§ **Selected passage**:
□ □ □ □ □
Stefan-
I spent some time early this year working configurating Gazebo to run faster with the PR2 model. Basically, my approach was to downsample sensors as much as possible, downsample physics, and then patch Gazebo as needed where the profile showed huge hits. Like you, my application is teleoperation. With a powerful machine, Gazebo can run at real time or faster (I run at 1.4x real-time using an Intel i7 2600K with a GT 560 Ti GPU). I would guesstimate it to run about 5x faster with the PR2 model.
If you use the "kt2_simulator" branch of Gazebo, (https://code.ros.org/svn/wg-ros-pkg/branches/trunk_electric/kt2_simulator), you'll find the changes to the URDF of the PR2, controller gains, and the world file. A rosinstall file will allow you pull down the branch of Gazebo we're using. These changes should go out in Electric.
The biggest gains I found found were from lowering the physics update rate from 1KHz to 250Hz. Even if you have to increase the number of quick step iterations per physics loop, decreasing the update rate is still a win because you don't have to do collision checks as often. Obviously, this can cause problems in physics quality, and objects/robots can "explode". You'll have to tune controller gains for a lower update rate. The modified gains for the PR2 are in the "kt2_pr2_defs" package in the above stack.
One major improvement to PR2 physics to a "fixed joint reduction" which John put in place. The PR2 URDF calls out over 40 fixed joints (usually to connect a sensor to a body). In Diamondback, Gazebo models these joints as revolute joints. In the branch, the URDF is reduced to only bodies that are connected by revolute or prismatic joints. This increases physics-only simulation by about 50%. If you run the "urdf2model" or "spawn_model" utilities, fixed joints in your URDF will be reduced.
A large performance hit to the simulator is laser scan generation. The laser data is generated with ODE collision checking, and you can see a very noticeable difference in speed when you are subscribing to the laser data. For the PR2, I cut the update rate for the lasers in half, and reduced the number of rays from 640 to 180 for each laser. These are changes to the URDF, but ideally they will be dynamically reconfigurable at some point.
□ □ □ □ □
§ **Aim of the task**:
Please say whether each of these statements agrees with the post on speeding up Gazebo, answering yes or no and quoting the words of the post that decide it. (a) The writer got the biggest gains by lowering the physics update rate from 1KHz to 250Hz. (b) In Diamondback, Gazebo models fixed joints as prismatic joints. (c) Each PR2 laser was cut to 180 rays.
□ □ □ □ □
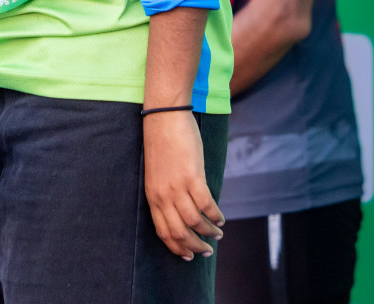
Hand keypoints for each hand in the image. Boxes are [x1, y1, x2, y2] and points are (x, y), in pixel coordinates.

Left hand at [142, 110, 223, 260]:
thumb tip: (183, 211)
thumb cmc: (162, 142)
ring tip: (218, 234)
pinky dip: (215, 215)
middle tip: (207, 251)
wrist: (164, 117)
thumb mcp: (157, 173)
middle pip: (179, 233)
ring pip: (195, 223)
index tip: (188, 256)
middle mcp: (162, 195)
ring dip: (209, 233)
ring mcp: (177, 187)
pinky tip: (221, 218)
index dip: (177, 247)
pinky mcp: (192, 177)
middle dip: (194, 247)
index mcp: (152, 196)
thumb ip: (166, 193)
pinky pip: (206, 205)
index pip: (163, 232)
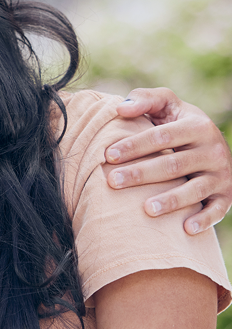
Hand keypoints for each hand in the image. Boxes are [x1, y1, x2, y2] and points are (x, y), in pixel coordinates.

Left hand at [103, 87, 231, 234]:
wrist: (212, 143)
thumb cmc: (178, 122)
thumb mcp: (167, 104)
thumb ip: (145, 99)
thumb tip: (120, 108)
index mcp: (197, 126)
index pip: (161, 136)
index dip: (134, 145)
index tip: (108, 155)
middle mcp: (213, 151)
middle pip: (173, 165)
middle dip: (141, 174)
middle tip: (113, 182)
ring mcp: (222, 175)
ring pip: (194, 190)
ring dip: (170, 201)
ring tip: (145, 209)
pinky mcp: (227, 195)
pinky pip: (217, 210)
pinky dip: (204, 220)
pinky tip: (185, 229)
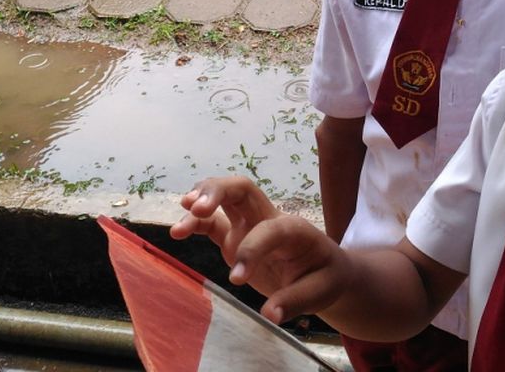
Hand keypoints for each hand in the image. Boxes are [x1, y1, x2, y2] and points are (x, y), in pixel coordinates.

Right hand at [171, 176, 351, 322]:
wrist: (326, 270)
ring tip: (181, 219)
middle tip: (196, 207)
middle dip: (217, 191)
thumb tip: (269, 315)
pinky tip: (178, 231)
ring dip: (201, 201)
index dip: (252, 249)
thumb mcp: (321, 291)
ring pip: (224, 197)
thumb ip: (295, 301)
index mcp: (294, 230)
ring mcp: (250, 225)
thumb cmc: (325, 277)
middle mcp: (269, 219)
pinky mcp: (235, 237)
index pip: (270, 229)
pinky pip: (212, 222)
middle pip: (242, 188)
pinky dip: (195, 222)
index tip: (237, 279)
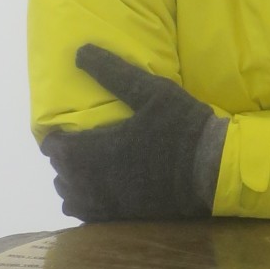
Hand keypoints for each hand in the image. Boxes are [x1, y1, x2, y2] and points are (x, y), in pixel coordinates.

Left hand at [41, 47, 225, 221]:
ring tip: (83, 168)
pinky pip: (88, 216)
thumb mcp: (152, 92)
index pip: (56, 148)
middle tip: (75, 144)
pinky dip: (84, 203)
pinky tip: (97, 191)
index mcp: (98, 150)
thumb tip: (81, 51)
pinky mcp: (124, 217)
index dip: (55, 138)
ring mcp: (110, 202)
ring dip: (71, 182)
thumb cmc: (183, 128)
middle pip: (60, 174)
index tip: (65, 130)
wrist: (214, 170)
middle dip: (63, 158)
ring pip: (70, 198)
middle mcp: (97, 180)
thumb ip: (114, 73)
□ □ □ □ □
§ **Output for this exercise**:
(a) Yes: "lowering the physics update rate from 1KHz to 250Hz"
(b) No: "In Diamondback, Gazebo models these joints as revolute joints."
(c) Yes: "reduced the number of rays from 640 to 180 for each laser"